They’re called “phreakers,” and they can do with a phone what hackers can do with computers. Few were more skilled—or more feared—than Matt Weigman, a blind teenager from East Boston. Using his heightened senses, he made himself untouchable. What he lacked, the FBI says, was the good sense to know when to hang up.

Until the 1950s, the bulk of the U.S. phone system operated manually. Calls were placed via live operators connecting the right wires to the right jacks, forming one long connection by hand. Over time, with the advent of electronic switches, networks were automated, with calls relayed through a system of giant call centers and then on to the intended recipient. A price of the efficiency of these vast networks was the loss of human gatekeepers. There were loopholes and glitches in the new system, and no one to guard them.
The phreaker scene first sprang up in the early 1960s, in the hotbeds of technological innovation—places like Cambridge and the Pacific Northwest. “The personal computer didn’t exist then,” says Phil Lapsley, who is at work on a book on the history of phreaking. “And the closest thing you had to a computer or a network was the telephone system.”

Tech luminaries Steve Jobs and Steve Wozniak, cofounders of Apple, were part of the early subculture. The pair jury-rigged a device that allowed them to make free long-distance calls. In a move later cemented in phreaking lore, Wozniak once employed it to place a call to the Vatican, during which he impersonated Henry Kissinger and was nearly connected with the pontiff himself.

“We wanted to learn about the network,” says Bill Acker, a top phreaker of the time. “It was this big toy box.” Phreaking in its purest form was an impish pastime with discovery as the goal. “Phone phreaking is a relatively benign activity done by people looking to find out new things, people who want to play games and learn along the way,” says Chris Bernay (a phreaking alias), a comrade of Acker’s.

Both Bernay and Acker, as it happens, are also blind. Indeed, the scene in the 1970s was full of blind phreakers. Among the most famous was Joybubbles, the legal name of a man formerly known as Joe Engressia. A bona fide genius, he was seven years old when he discovered that whistling into the phone at specific frequencies could trigger certain telephonic switches.

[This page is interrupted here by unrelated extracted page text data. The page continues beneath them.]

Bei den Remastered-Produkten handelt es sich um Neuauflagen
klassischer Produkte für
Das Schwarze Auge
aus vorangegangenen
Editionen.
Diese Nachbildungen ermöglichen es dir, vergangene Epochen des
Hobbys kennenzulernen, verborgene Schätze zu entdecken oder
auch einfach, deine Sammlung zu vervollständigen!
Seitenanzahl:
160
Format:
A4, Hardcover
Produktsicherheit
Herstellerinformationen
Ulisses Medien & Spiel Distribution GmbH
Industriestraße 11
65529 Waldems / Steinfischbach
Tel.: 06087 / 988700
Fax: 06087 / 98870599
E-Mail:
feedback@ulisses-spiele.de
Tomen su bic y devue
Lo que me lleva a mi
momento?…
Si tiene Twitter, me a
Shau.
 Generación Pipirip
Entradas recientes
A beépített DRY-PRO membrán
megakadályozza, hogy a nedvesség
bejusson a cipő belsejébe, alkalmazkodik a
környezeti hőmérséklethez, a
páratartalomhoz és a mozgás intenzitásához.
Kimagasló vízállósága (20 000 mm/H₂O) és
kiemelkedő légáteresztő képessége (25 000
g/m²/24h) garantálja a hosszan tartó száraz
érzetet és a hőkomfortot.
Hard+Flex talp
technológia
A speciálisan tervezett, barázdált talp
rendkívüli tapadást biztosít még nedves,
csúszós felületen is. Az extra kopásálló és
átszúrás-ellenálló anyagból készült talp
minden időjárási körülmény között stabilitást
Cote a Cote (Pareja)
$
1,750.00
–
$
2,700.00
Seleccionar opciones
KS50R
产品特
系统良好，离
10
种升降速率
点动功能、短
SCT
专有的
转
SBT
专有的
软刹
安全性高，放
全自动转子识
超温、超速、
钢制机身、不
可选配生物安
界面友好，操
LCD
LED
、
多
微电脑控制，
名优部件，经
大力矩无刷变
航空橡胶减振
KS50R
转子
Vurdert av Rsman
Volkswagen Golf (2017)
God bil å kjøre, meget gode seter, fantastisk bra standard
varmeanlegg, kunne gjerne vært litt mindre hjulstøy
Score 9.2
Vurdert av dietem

Before long he was whistling for free calls. His exploits, though, were short-lived: In 1971 he was caught by the FBI and charged with malicious mischief, and from then on the 22-year-old resolved to keep the tinkering aboveboard.

Phreakers who are so inclined can cause a surprising amount of harm with a phone. Consider the three blind brothers in Israel who managed to exploit an inactive feature within the Israeli army’s telephone system to build their own phone company. Charging their customers and then using the hacked phone system to place calls for free, the brothers and their associates pocketed $2 million before they were nabbed in 1999. Just last August, another phreaker wormed into the telephone network of the Federal Emergency Management Agency (which is part of the Department of Homeland Security) by breaking into the voice-mail system. Once in, the hacker made $12,000 worth of calls to the Middle East and Asia.

Even for today’s phreakers, there’s still a thrill in merely getting access to something not intended for them. Something like the machines near the giant fish tanks at Kelly’s Roast Beef restaurants, which monitor water temperature and noise levels and offer a menu of reports and 15-second live audio feeds through a phone system accessible to Kelly’s employees—and to the curious phreakers who dial in as well. Phreakers make such finds by scanning—dialing numbers sequentially until they stumble onto something interesting. It takes time and patience to do this. They have to work as a team. But they can uncover oddities like inactive intercept recordings from the phone companies (“We’re sorry, but due to a mudslide in the area, your call cannot be completed”). The rewards can be as simple as that. A new find, some bit of uncharted territory.

Weigman knew this history well and revered the pioneers of the practice; he even spoke to Joybubbles on occasion until his death in 2007. He picked things up quickly, and as he got into phreaking, his forays were harmless enough. He could remember long sequences of tones—10, 15, 20 at a time—after just one listen, which could be helpful if you overhear the tones for someone’s voice-mail password, and then maybe want to log in to that person’s account. Probing their systems for soft spots, he learned the phone companies inside and out, and held a mental Rolodex of hundreds of numbers and names. He started memorizing the industry jargon. Then he began putting it to use by calling internal phone company numbers and using the right buzzwords to get the operators to hook up free service for him. By dropping the correct lingo on the operators, he could also manipulate other people’s service. Among the phreakers, this is referred to as social engineering. The FBI calls it pretexting. Everyone else knows it as conning.